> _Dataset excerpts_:
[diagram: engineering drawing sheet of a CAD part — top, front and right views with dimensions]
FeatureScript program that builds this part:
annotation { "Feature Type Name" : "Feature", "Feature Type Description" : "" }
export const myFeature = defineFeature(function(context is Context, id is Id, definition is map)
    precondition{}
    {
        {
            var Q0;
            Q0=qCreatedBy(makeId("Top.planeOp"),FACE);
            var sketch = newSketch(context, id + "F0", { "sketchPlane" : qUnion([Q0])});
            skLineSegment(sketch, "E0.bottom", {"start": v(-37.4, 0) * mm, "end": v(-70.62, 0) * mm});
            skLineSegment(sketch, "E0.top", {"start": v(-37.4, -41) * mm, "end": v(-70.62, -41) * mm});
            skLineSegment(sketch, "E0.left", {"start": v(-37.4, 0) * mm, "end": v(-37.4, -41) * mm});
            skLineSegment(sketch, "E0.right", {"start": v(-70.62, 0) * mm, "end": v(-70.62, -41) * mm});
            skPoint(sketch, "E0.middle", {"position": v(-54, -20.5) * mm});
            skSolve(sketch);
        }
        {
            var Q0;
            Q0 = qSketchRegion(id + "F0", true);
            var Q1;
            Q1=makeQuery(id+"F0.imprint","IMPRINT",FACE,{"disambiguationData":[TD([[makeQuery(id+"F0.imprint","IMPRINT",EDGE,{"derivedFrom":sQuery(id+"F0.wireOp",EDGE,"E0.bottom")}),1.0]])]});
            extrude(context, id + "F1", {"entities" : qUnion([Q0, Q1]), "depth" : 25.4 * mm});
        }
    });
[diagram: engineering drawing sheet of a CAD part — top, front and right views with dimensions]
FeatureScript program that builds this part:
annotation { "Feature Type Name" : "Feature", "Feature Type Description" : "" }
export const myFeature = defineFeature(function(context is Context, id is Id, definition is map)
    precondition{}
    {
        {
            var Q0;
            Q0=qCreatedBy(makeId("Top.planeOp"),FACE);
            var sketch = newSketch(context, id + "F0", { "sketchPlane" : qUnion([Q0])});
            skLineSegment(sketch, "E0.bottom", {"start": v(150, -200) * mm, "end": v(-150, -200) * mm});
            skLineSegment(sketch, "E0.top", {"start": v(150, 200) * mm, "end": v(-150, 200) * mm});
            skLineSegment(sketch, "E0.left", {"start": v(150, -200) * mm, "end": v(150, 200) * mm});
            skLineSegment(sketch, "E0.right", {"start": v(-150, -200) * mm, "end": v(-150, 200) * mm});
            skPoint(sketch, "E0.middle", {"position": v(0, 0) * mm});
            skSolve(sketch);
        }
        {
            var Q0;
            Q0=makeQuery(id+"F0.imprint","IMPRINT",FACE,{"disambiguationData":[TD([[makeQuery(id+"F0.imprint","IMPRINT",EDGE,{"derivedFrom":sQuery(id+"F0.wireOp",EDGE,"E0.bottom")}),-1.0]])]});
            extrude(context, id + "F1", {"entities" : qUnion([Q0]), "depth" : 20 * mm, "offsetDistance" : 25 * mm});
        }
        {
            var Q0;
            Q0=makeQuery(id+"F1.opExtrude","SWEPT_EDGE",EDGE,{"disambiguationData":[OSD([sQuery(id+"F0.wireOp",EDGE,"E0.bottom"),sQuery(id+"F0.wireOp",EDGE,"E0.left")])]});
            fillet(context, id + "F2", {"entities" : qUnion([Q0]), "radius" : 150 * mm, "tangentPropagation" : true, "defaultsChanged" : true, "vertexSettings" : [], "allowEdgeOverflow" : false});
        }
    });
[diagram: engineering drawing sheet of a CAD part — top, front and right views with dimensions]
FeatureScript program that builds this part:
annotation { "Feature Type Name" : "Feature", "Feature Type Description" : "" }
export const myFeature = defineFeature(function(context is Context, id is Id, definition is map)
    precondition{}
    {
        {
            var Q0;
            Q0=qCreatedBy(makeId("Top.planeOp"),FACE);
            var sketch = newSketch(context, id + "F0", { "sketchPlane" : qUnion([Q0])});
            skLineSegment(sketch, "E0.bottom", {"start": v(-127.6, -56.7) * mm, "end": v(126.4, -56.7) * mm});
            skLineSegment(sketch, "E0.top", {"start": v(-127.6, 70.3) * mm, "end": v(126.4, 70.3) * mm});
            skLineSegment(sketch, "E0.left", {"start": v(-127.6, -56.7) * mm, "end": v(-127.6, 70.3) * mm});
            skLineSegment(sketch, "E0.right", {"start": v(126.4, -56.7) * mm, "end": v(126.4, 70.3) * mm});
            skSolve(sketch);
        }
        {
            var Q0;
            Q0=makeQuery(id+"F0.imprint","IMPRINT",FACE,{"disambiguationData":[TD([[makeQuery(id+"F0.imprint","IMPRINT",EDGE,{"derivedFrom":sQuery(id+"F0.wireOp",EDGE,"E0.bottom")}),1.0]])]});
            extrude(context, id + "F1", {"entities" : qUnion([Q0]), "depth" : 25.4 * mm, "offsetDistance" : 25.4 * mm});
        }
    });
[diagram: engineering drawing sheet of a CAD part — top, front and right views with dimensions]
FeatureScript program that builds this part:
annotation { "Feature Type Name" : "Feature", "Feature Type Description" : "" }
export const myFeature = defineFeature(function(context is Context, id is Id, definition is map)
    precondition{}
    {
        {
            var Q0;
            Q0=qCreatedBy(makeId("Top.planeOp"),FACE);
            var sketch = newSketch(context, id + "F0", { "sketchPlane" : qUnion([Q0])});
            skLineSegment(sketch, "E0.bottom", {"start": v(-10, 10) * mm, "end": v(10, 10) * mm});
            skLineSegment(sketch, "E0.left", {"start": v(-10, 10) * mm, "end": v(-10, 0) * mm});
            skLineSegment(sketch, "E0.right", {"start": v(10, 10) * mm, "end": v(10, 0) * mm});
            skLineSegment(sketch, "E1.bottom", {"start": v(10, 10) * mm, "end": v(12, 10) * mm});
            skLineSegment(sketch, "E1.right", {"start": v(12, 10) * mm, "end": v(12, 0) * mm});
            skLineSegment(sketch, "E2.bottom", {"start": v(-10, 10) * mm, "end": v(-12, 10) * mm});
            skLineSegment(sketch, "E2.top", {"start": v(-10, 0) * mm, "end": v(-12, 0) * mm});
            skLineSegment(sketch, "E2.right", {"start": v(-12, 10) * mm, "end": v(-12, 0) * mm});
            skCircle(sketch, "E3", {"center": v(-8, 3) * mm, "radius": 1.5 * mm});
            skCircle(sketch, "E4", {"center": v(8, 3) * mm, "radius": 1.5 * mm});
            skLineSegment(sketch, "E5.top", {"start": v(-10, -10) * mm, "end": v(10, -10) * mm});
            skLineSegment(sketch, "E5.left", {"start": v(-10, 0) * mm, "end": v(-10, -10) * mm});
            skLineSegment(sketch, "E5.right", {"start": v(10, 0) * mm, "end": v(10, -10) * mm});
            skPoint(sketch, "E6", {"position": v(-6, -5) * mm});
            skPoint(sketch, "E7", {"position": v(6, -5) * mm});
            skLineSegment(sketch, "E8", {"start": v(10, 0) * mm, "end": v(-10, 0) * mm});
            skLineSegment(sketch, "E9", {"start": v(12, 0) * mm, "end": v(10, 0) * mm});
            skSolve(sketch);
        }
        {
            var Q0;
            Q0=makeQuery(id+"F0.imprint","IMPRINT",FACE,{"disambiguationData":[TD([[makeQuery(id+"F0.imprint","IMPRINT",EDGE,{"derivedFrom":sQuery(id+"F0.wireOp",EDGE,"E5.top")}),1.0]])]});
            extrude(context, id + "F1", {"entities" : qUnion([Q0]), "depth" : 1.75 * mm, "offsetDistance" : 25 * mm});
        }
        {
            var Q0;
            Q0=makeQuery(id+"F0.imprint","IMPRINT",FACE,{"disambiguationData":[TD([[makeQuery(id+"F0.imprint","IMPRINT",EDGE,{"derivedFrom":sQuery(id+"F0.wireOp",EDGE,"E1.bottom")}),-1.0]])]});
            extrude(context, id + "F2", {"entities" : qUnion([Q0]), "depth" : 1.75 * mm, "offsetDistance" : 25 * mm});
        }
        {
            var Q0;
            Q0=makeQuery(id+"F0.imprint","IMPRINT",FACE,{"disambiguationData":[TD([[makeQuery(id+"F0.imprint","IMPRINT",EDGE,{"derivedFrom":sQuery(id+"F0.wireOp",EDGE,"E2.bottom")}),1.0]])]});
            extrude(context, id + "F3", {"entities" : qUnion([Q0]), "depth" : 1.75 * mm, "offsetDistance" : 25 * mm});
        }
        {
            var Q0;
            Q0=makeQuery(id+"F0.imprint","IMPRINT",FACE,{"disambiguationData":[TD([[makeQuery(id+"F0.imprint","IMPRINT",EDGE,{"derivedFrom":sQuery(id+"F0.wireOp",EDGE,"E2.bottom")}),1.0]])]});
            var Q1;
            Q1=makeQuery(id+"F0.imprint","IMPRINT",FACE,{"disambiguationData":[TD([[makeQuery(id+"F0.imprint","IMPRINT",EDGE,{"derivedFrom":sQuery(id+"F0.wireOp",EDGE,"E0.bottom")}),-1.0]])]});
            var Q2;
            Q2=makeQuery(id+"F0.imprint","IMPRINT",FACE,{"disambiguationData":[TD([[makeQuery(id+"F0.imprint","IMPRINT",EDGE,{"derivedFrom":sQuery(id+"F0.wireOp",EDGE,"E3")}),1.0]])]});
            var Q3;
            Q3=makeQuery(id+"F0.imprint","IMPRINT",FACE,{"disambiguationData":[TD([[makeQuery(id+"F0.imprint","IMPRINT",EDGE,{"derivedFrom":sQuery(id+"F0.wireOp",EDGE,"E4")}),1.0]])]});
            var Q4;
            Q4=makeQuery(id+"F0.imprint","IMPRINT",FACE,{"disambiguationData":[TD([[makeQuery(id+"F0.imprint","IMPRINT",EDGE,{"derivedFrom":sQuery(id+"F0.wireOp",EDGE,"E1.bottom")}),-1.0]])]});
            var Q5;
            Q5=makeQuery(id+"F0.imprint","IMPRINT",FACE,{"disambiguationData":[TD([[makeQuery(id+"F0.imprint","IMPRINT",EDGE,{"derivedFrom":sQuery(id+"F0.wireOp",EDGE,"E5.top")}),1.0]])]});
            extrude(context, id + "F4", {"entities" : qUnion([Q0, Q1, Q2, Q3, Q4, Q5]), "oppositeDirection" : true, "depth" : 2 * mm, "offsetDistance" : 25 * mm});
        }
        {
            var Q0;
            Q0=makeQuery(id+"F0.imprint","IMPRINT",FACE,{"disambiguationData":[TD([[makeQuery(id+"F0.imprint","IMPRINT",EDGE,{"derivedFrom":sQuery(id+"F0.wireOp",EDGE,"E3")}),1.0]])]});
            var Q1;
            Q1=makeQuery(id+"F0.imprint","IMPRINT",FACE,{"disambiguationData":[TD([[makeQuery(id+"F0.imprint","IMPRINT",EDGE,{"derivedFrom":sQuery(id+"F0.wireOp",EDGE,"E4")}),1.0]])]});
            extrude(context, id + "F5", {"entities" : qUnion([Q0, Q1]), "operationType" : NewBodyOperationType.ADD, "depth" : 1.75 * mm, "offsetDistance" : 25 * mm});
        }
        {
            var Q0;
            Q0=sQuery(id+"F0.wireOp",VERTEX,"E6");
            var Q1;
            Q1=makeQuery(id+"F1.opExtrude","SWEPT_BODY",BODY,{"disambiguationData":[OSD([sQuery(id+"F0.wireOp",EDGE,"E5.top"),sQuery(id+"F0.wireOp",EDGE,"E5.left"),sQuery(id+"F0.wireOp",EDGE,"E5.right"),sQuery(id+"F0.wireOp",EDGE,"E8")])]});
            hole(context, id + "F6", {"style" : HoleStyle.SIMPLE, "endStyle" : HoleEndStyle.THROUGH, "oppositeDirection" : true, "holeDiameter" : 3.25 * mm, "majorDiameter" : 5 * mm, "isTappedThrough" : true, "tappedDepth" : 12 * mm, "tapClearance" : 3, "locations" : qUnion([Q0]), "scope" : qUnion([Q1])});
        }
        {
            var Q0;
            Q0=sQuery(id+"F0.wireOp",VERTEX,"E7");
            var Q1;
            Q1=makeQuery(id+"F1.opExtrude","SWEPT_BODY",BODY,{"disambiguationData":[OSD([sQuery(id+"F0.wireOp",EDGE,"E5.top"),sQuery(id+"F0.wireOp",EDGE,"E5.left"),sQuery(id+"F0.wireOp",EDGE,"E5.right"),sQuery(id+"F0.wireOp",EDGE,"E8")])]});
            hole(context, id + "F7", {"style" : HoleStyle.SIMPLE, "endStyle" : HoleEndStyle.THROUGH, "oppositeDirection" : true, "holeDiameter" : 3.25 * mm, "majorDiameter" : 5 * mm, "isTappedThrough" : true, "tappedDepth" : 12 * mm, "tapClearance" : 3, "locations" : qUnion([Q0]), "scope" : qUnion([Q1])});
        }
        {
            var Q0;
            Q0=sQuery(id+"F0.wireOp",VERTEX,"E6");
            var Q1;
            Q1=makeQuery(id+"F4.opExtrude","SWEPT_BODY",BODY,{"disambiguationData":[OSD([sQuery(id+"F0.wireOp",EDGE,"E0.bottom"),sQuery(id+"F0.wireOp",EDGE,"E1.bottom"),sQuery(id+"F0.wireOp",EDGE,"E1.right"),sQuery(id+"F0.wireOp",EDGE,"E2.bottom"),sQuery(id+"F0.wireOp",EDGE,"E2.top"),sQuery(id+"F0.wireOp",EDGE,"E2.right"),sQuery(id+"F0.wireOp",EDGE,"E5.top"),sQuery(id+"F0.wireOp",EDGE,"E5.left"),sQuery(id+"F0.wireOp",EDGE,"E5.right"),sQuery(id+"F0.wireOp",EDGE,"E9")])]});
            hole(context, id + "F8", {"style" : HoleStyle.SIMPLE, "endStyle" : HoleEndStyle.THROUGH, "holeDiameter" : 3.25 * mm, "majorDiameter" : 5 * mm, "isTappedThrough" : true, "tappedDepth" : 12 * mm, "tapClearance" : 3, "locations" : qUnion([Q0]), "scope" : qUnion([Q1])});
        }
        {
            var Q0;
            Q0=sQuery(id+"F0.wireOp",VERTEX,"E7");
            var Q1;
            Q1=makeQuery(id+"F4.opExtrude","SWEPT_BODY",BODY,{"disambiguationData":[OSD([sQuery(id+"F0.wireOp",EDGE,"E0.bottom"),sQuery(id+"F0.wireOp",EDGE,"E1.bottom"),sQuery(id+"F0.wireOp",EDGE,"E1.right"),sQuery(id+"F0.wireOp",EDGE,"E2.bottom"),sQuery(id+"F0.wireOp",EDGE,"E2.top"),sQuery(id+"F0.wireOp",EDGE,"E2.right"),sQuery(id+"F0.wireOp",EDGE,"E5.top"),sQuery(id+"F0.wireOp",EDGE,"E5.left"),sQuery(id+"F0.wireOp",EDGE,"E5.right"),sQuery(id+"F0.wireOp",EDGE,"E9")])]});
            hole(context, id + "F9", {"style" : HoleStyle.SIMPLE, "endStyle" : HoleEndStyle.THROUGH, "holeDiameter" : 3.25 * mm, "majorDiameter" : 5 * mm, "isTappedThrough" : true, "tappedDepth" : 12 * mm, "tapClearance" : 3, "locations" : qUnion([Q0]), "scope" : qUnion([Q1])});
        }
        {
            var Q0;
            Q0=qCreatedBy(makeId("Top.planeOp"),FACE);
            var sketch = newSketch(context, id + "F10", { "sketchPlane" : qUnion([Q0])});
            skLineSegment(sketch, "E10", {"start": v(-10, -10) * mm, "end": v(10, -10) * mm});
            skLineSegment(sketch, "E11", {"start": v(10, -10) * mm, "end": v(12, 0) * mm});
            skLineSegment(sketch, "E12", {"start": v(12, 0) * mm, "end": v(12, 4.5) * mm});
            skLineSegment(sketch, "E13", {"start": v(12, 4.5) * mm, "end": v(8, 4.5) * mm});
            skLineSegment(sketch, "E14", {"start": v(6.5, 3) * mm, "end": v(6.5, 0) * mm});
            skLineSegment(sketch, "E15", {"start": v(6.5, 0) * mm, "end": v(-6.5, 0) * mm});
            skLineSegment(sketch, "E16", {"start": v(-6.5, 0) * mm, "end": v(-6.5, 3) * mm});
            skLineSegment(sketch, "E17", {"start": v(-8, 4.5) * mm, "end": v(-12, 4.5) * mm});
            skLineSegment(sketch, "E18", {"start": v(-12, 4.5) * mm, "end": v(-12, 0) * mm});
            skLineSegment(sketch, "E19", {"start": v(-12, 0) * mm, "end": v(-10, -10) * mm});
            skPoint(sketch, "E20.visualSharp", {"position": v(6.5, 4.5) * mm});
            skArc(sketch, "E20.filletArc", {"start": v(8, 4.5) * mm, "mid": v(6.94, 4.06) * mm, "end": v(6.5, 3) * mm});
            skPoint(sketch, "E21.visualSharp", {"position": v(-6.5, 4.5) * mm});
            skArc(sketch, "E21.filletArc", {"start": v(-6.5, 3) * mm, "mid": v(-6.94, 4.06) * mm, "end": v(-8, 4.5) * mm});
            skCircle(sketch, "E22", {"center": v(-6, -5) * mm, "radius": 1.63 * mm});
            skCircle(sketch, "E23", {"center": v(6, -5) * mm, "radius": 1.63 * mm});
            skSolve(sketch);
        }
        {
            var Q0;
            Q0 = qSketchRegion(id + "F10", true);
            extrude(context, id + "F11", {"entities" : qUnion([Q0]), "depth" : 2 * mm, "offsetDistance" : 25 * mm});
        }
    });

> _Exercise requirements_: Pick out every line in the material above that contains the string "visualSharp", and copy each one. Case counts.

> _Correct answer_:
            skPoint(sketch, "E20.visualSharp", {"position": v(6.5, 4.5) * mm});
            skPoint(sketch, "E21.visualSharp", {"position": v(-6.5, 4.5) * mm});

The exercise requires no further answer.